LTX-2 excels in generating cinematic-quality synchronized audio-visual content:
Using effective prompts in LTX-2 leads to balanced scene description, motion details, and audio context:
Prompt Structure: Begin by describing the visual scene, then mention any audio or speech elements. Example: "A busy street market with colorful stalls, people walking. A young woman talks about the lively atmosphere, her voice energetic and clear."
Detail Level: Include specific visual elements (lighting, camera angles, colors) and audio characteristics (tone, background sounds) to express your vision and for better coherence.
Frame Control: Use higher num_frames (180-400) for smoother, longer sequences; opt for lower values (60-120) as they work for quick clips or rapid iteration.
FPS Settings: Set to 24 FPS for cinematic quality, or 30 FPS for broadcast-style content; you may lower FPS to create stylized effects.
Guidance Scale: The default value of 4.0 balances creativity and prompt adherence; it can be increased to 6-8 for strict prompt adherence; decrease the value to 2-3 for more interpretive results.
Resolution Tuning: Start with 720×1280 (portrait) or 1280×720 (landscape) for faster testing. Scale to higher resolutions once your prompt is refined.
Negative Prompts: Use this option judiciously; exclude artifacts like "blurry, low quality, watermark, subtitles, still frame" to maintain professional output.
Is LTX-2 open source? Yes, LTX-2 is fully open source. This version includes complete model weights, a distilled version, training code, and LoRA adapters for customization and commercial use.

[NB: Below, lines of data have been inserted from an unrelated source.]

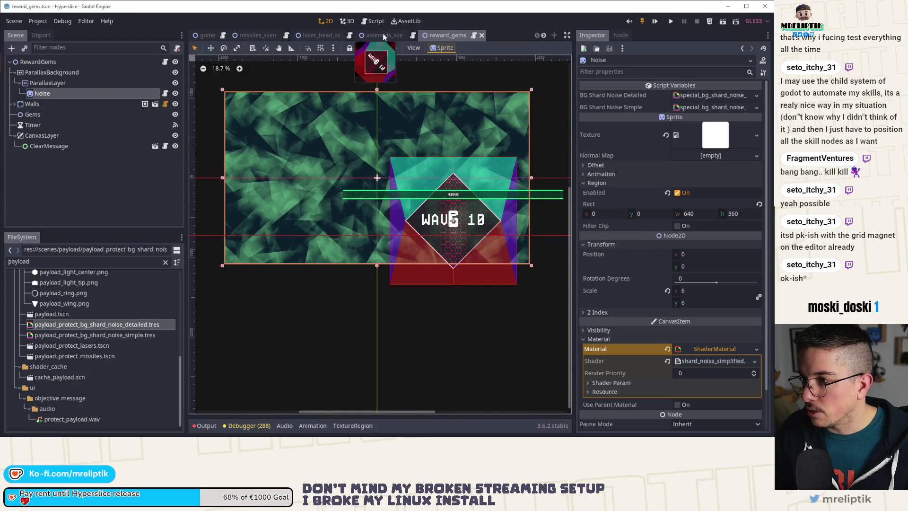
pyautogui.click(380, 34)
pyautogui.click(318, 35)
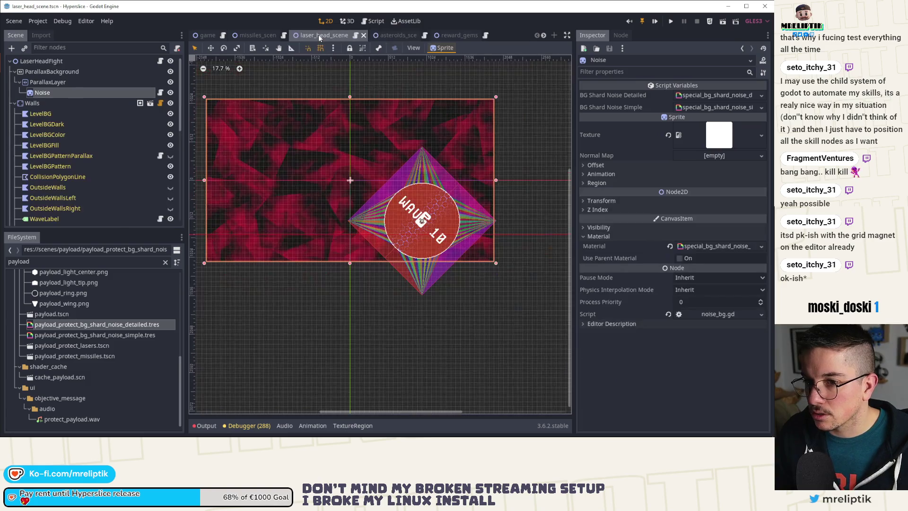
pyautogui.click(364, 35)
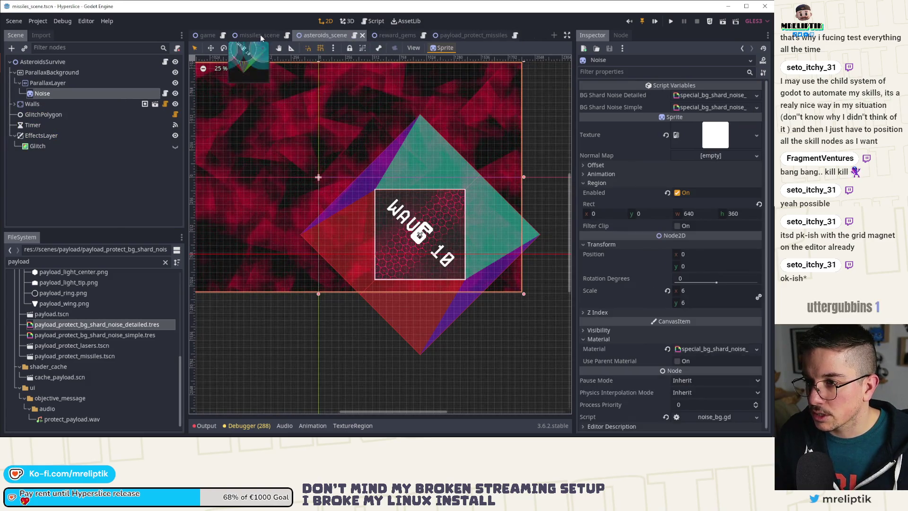
pyautogui.click(260, 35)
pyautogui.middleClick(260, 35)
pyautogui.middleClick(262, 35)
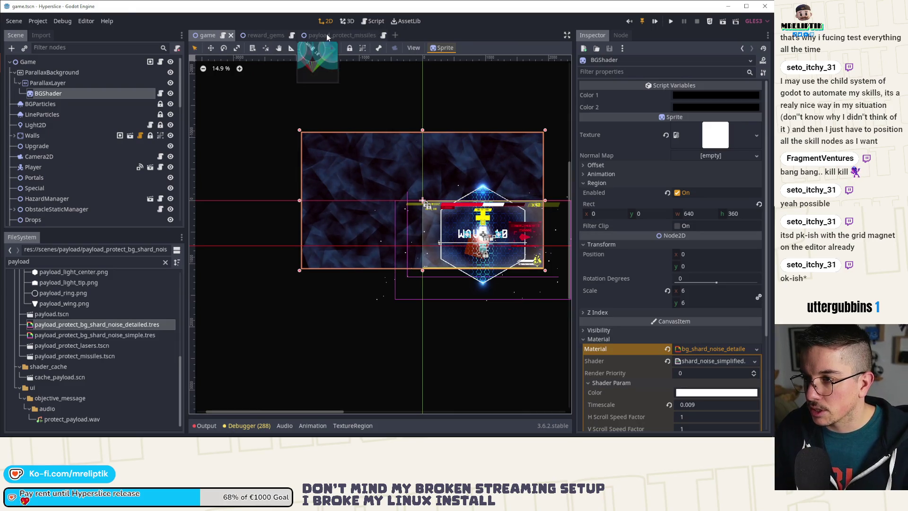
pyautogui.click(327, 33)
pyautogui.click(81, 93)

How does LTX-2 differ from other video generation models? LTX-2 stands ahead of other models due to its unique feature of generating accurately synchronized audio and video in a single pass. At the same time, it runs efficiently on consumer GPUs and supports native 4K at high frame rates; all this is achieved when the model is fully open source.
What GPU do I need to run LTX-2? LTX-2 is optimized for modern consumer GPUs: a mid-range GPU with 12GB+ VRAM handles standard resolutions well; the distilled version further reduces hardware requirements for faster inference.

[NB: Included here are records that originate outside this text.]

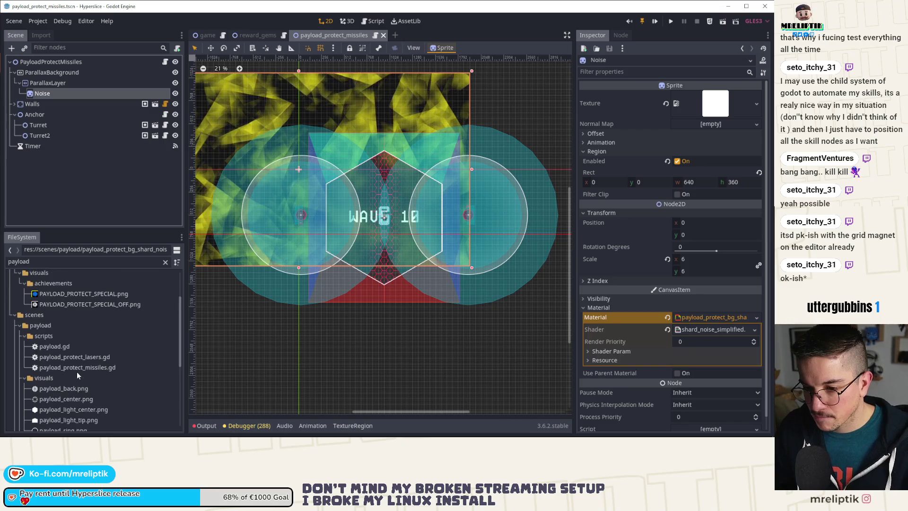
# Filter FileSystem for 'noise' and attach noise_bg.gd to the Noise node.
pyautogui.click(50, 261)
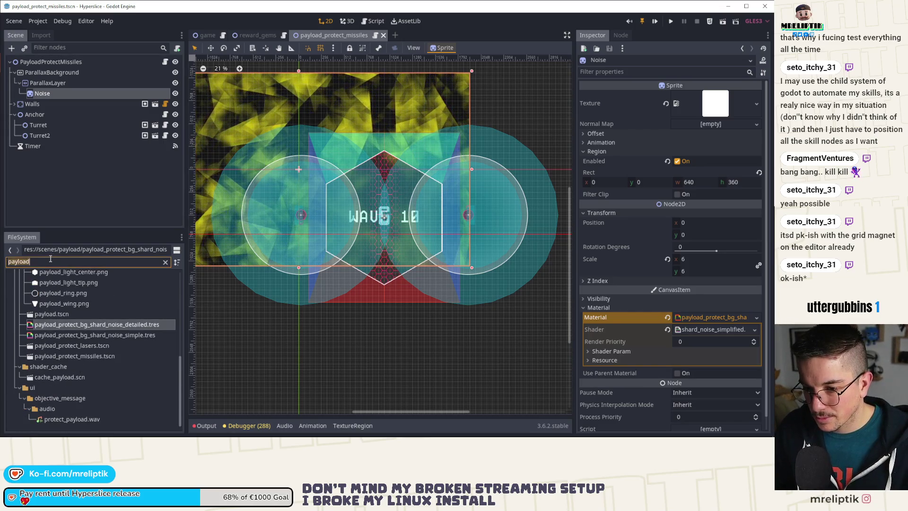
pyautogui.press('ctrl+a')
pyautogui.write('noise')
pyautogui.click(78, 393)
pyautogui.moveTo(78, 395)
pyautogui.mouseDown()
pyautogui.moveTo(104, 102)
pyautogui.moveTo(129, 98)
pyautogui.mouseUp()
# Filter for 'payload', try the detailed payload material, then open Noise's script.
pyautogui.click(81, 261)
pyautogui.press('ctrl+a')
pyautogui.write('pay')
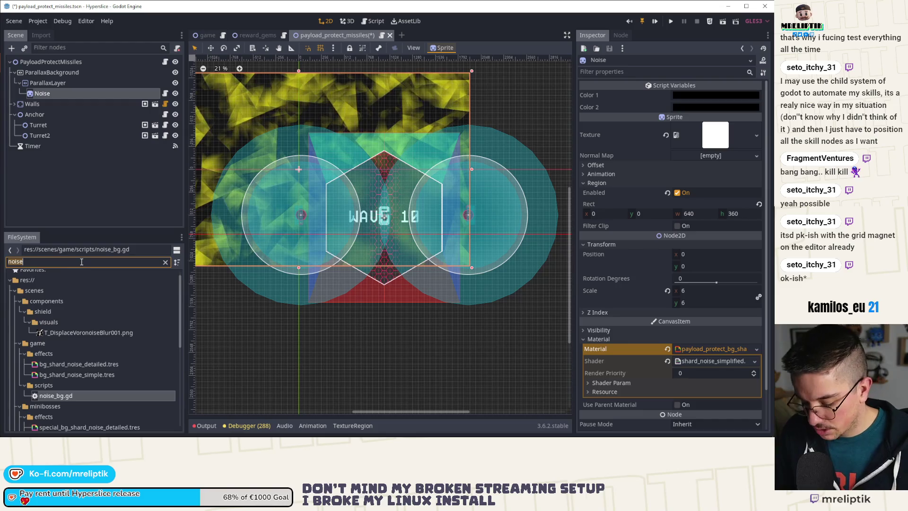
pyautogui.write('load')
pyautogui.scroll(-10, 98, 341)
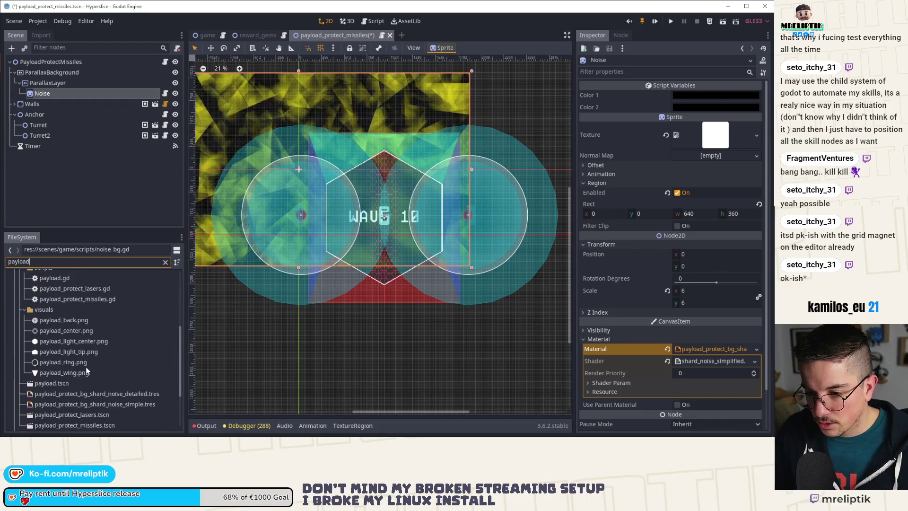
pyautogui.moveTo(126, 323)
pyautogui.mouseDown()
pyautogui.moveTo(650, 89)
pyautogui.moveTo(676, 92)
pyautogui.moveTo(24, 366)
pyautogui.moveTo(141, 325)
pyautogui.mouseUp()
pyautogui.click(87, 93)
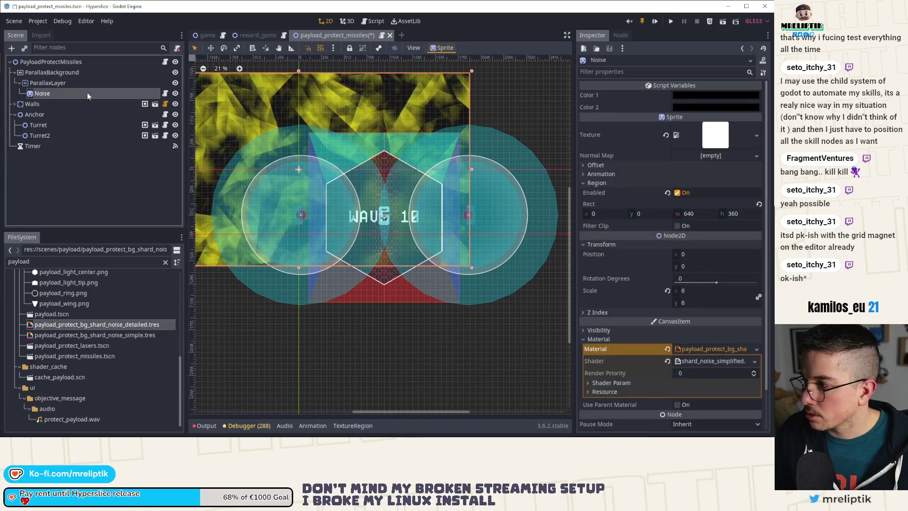
pyautogui.click(166, 93)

Can I start video generation from an image? LTX-2 supports image-to-video workflows - start by providing an initial image URL and then describe the desired motion in your prompt to animate static scenes, thus creating a dynamic visual.
What parameters should I adjust for best results?
To achieve the best results, focus on num_frames for sequence length, guidance_scale for prompt adherence, and fps for motion smoothness. Additionally, start with defaults (180 frames, 24 FPS, guidance 4.0) and iterate based on your creative goals.
How long can my output video be?
LTX-2 generates up to 20 seconds of video in a single pass. You can easily adjust num_frames and fps to control duration; for 24 FPS, 180 frames yield approximately 7.5 seconds; 400 frames create nearly 16.7 seconds long clips.